I frati medievali divorati dai vermi intestinali

Una nuova analisi dei resti della Cambridge medievale, mostra che i frati agostiniani locali avevano quasi il doppio delle probabilità della popolazione generale della città, di essere infettati da parassiti intestinali. Questi risultati sono emersi nonostante la maggior parte dei monasteri agostiniani dell'epoca erano equipaggiati di latrine e impianti per lavarsi le mani, a differenza delle case dei normali lavoratori. I ricercatori del Dipartimento di Archeologia dell'University of Cambridge, affermano che la differenza nell'infezione parassitaria, potrebbe essere dovuta ai monaci che concimavano i raccolti nei giardini del convento, con le proprie feci o all'acquisto di fertilizzanti contenenti escrementi umani o suini.

La prestigiosa Università di Cambridge, in cui è stata condotta la ricerca

Lo studio, pubblicato dall'International Journal of Paleopathology, è il primo a confrontare la prevalenza di parassiti in persone della stessa comunità medievale che vivevano stili di vita diversi e quindi, avrebbero potuto differire nel rischio di infezione. La popolazione della Cambridge medievale era composta da residenti di monasteri, conventi e conventi di monache di vari importanti ordini cristiani, insieme a mercanti, commercianti, artigiani, braccianti, agricoltori, personale e studenti della prima università. Gli archeologi di Cambridge hanno indagato su campioni di terreno prelevati intorno al bacino di resti adulti dell'ex cimitero, di tutti i Santi dalla chiesa parrocchiale del castello, nonché dal terreno dove un tempo sorgeva il convento agostiniano della città.
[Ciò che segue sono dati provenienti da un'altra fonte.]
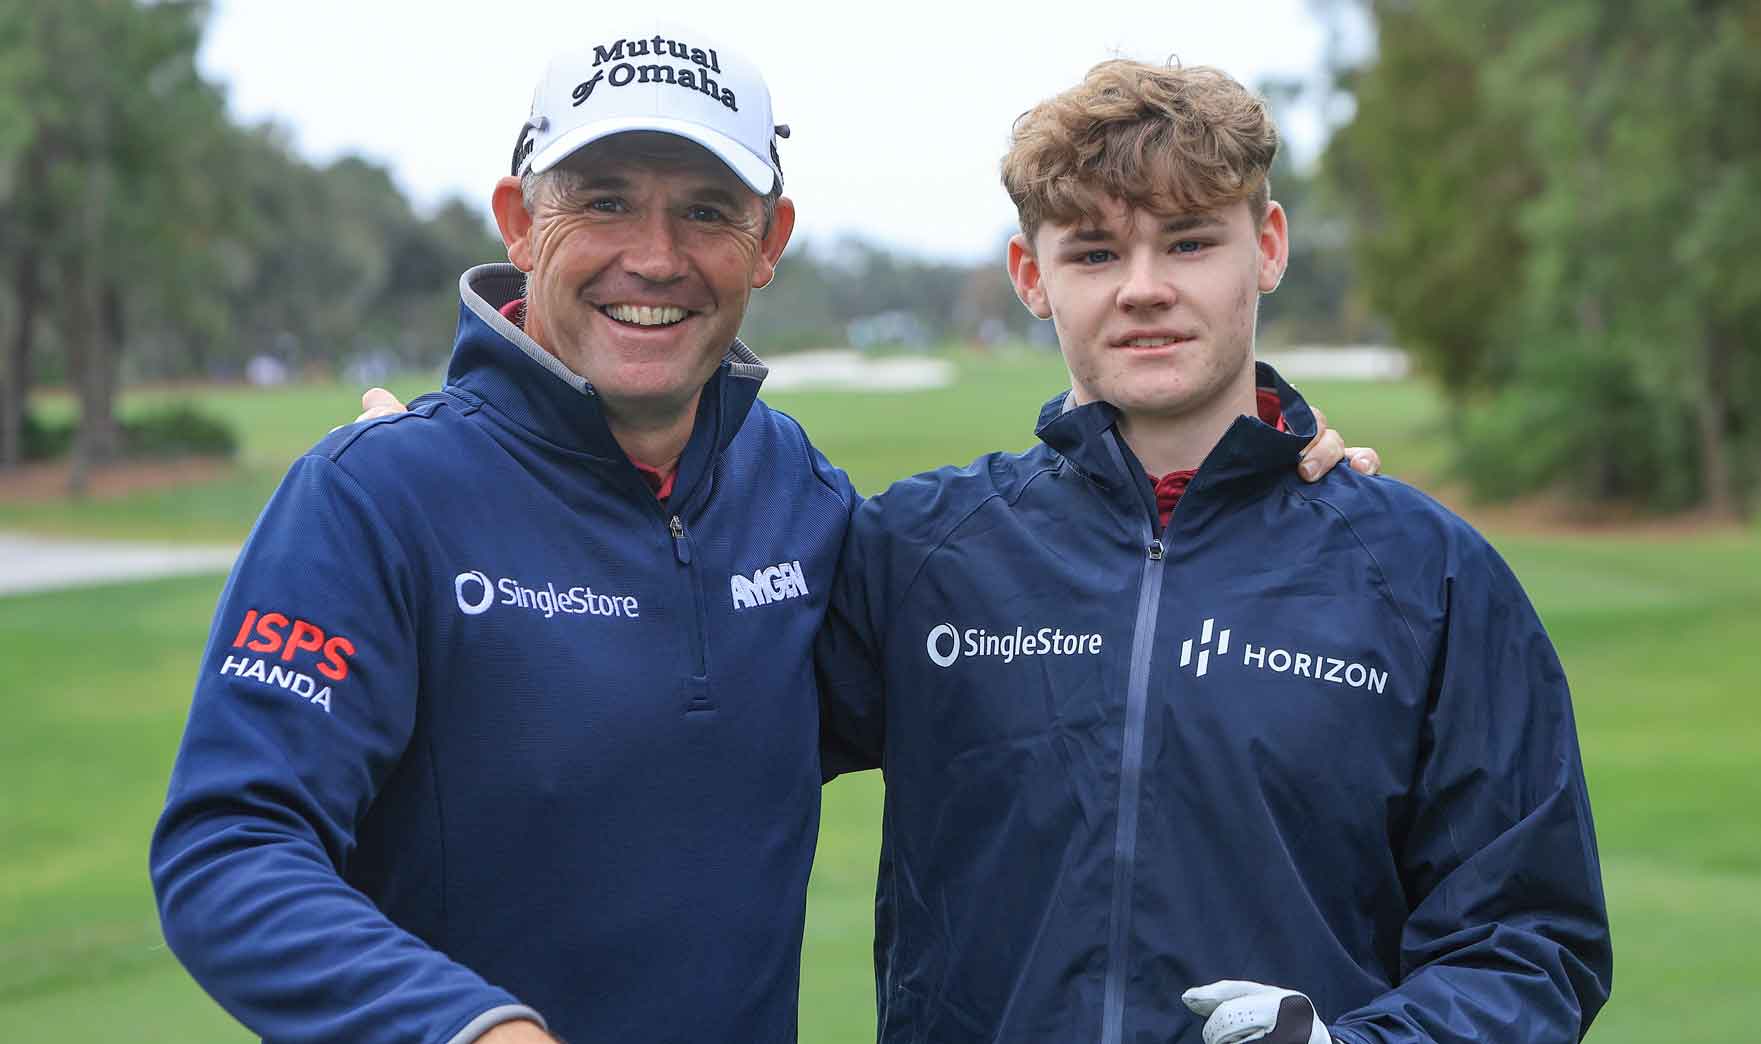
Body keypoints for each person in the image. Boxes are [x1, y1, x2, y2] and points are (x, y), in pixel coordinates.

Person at [153, 25, 1368, 1044]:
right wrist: (474, 1031)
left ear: (768, 245)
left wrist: (1257, 496)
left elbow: (1041, 640)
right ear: (520, 220)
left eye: (706, 210)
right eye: (604, 201)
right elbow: (230, 852)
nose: (655, 255)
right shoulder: (373, 499)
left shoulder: (795, 492)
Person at [815, 59, 1611, 1044]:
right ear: (1031, 276)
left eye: (1188, 242)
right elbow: (666, 746)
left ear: (1265, 247)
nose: (1145, 289)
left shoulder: (1424, 577)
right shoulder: (917, 555)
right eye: (1095, 253)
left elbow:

Archeologi al lavoro sui resti dei frati

La maggior parte delle sepolture della chiesa parrocchiale risalgono al XII-XIV secolo e quelle sepolte all'interno erano principalmente di uno status socioeconomico inferiore, sostanzialmente lavoratori agricoli. Il convento agostiniano di Cambridge era una casa di studio internazionale, nota come studium generale, dove il clero di tutta la Gran Bretagna e d'Europa veniva a leggere i manoscritti. I ricercatori hanno effettuato test sui resti di 19 monaci del terreno del convento e 25 locali del cimitero di Ognissanti e hanno scoperto che 11 dei frati (58%) erano stati infettati da vermi, rispetto a solo otto dei cittadini generali (32%). 
 
Uovo di nematode trovato all'interno dei resti dei frati di Cambridge

Poiché nematodi e tricocefali sono diffusi da una scarsa igiene, i ricercatori sostengono che la differenza nei tassi di infezione tra i frati e la popolazione in generale deve essere dovuta al modo in cui ogni gruppo ha gestito i propri rifiuti umani. 
«Una possibilità è che i frati concimassero i loro orti con feci umane, cosa non insolita nel periodo medievale, e questo potrebbe aver portato a ripetute infezioni da vermi», ha dichiarato il dottor Piers Mitchell
Insomma, una scoperta che ha quasi dell'incredibile e che ci fornisce un altro, inaspettato spaccato di quella che poteva essere la vita medievale.